*EXERCISE DESCRIPTION*
Reproduce the whole listing exactly.

*GIVEN DATA*

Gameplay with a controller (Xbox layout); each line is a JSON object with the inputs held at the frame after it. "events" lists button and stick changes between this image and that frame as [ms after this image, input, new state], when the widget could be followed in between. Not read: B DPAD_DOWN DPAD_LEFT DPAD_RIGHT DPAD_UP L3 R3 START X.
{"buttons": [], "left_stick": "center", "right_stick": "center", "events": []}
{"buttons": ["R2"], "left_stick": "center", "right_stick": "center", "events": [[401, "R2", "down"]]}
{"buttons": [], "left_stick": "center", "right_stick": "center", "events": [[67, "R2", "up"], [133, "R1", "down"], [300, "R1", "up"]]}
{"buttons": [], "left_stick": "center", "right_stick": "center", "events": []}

*EXERCISE SOLUTION*
Gameplay with a controller (Xbox layout); each line is a JSON object with the inputs held at the frame after it. "events" lists button and stick changes between this image and that frame as [ms after this image, input, new state], when the widget could be followed in between. Not read: B DPAD_DOWN DPAD_LEFT DPAD_RIGHT DPAD_UP L3 R3 START X.
{"buttons": [], "left_stick": "center", "right_stick": "center", "events": []}
{"buttons": ["R2"], "left_stick": "center", "right_stick": "center", "events": [[401, "R2", "down"]]}
{"buttons": [], "left_stick": "center", "right_stick": "center", "events": [[67, "R2", "up"], [133, "R1", "down"], [300, "R1", "up"]]}
{"buttons": [], "left_stick": "center", "right_stick": "center", "events": []}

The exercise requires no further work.